Earlier this week, the UN issued fresh protests after gunmen killed a transport agent working for the WFP in Somalia, where millions of people were on the brink of starvation.
The man, who was shot in southern Somalia on Sunday, was the fifth WFP-contracted worker and the twelfth aid worker overall to be killed this year in the African nation.
90% of food arrives in Somalia
Goossens warned that worsening security was hindering land and sea deliveries of food, noting that the WFP had appealed to foreign governments to provide naval escorts to protect WFP food ships against piracy.
French, Danish and Dutch naval escorts had proved invaluable over the last eight months, he said, lamenting that the UN agency had received no commitments for further escorts beyond June.
Some 90% of food aid arrived in Somalia by sea, according to the WFP, which said the overall number of people in need of food assistance was expected to rise to 3.5 million people by December, up from at least 2.6 million now.
UN officials had appealed to the Somali government and Islamist militants fighting for control of the country to spare aid workers, many of whom had been killed or kidnapped in recent months.

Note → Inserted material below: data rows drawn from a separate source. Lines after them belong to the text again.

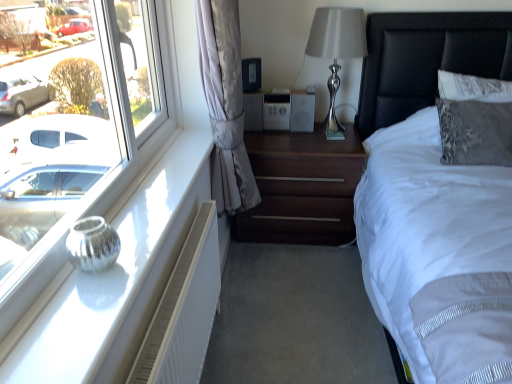
Question: Considering the relative positions of black leather headboard at upper right and silver metallic vase at left in the image provided, is black leather headboard at upper right behind silver metallic vase at left?

Choices:
 (A) yes
 (B) no

Answer: (A)

Question: Would you say black leather headboard at upper right is outside silver metallic vase at left?

Choices:
 (A) no
 (B) yes

Answer: (B)

Question: From a real-world perspective, is black leather headboard at upper right on silver metallic vase at left?

Choices:
 (A) no
 (B) yes

Answer: (B)

Question: Is silver metallic vase at left completely or partially inside black leather headboard at upper right?

Choices:
 (A) yes
 (B) no

Answer: (B)

Question: Does black leather headboard at upper right come in front of silver metallic vase at left?

Choices:
 (A) no
 (B) yes

Answer: (A)

Question: Considering the relative sizes of black leather headboard at upper right and silver metallic vase at left in the image provided, is black leather headboard at upper right smaller than silver metallic vase at left?

Choices:
 (A) no
 (B) yes

Answer: (A)

Question: Is white textured radiator at lower left not inside white fabric bed at right?

Choices:
 (A) no
 (B) yes

Answer: (B)

Question: Considering the relative sizes of white textured radiator at lower left and white fabric bed at right in the image provided, is white textured radiator at lower left shorter than white fabric bed at right?

Choices:
 (A) no
 (B) yes

Answer: (B)

Question: Does white textured radiator at lower left have a smaller size compared to white fabric bed at right?

Choices:
 (A) yes
 (B) no

Answer: (A)

Question: Is there a large distance between white textured radiator at lower left and white fabric bed at right?

Choices:
 (A) yes
 (B) no

Answer: (A)

Question: Considering the relative sizes of white textured radiator at lower left and white fabric bed at right in the image provided, is white textured radiator at lower left wider than white fabric bed at right?

Choices:
 (A) yes
 (B) no

Answer: (B)

Question: Is white textured radiator at lower left at the right side of white fabric bed at right?

Choices:
 (A) no
 (B) yes

Answer: (A)

Question: Is white fabric bed at right further to the viewer compared to satin silver lamp at upper right?

Choices:
 (A) yes
 (B) no

Answer: (B)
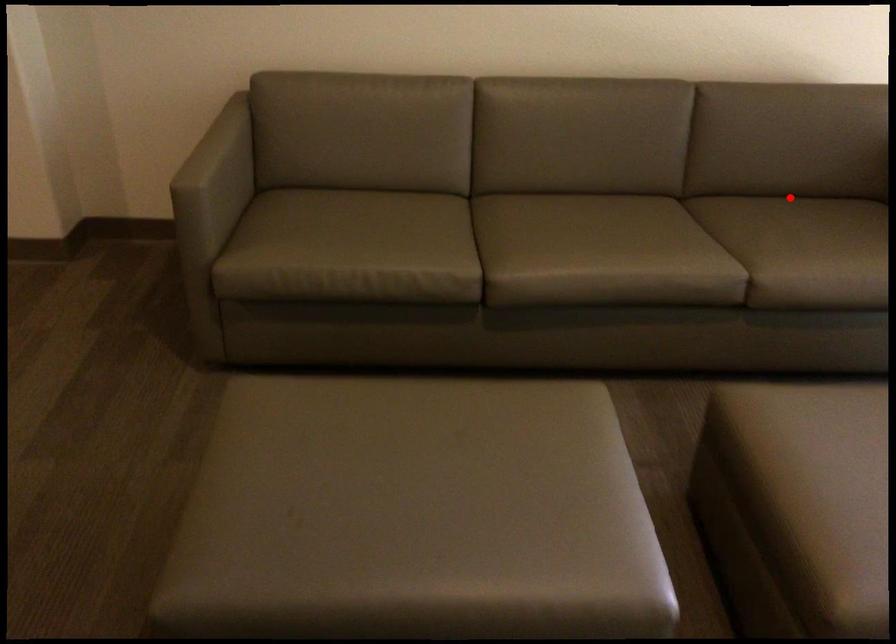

Aid groups had scaled down operations in Somalia because of increased insecurity, largely blamed on Islamist militants who had waged a guerrilla war since they were ousted by joint Somali-Ethiopian forces in early 2007.
A desert nation of up to 10 million people, Somalia had been wracked by violence since dictator Mohamed Siad Barre was ousted in 1991, sparking a bloody power struggle.
A ceasefire, which came into force on July 09, a month after it was signed, had repeatedly been violated, the latest being on Tuesday after Islamists attacked a Mogadishu army camp, triggering clashes that claimed four civilians.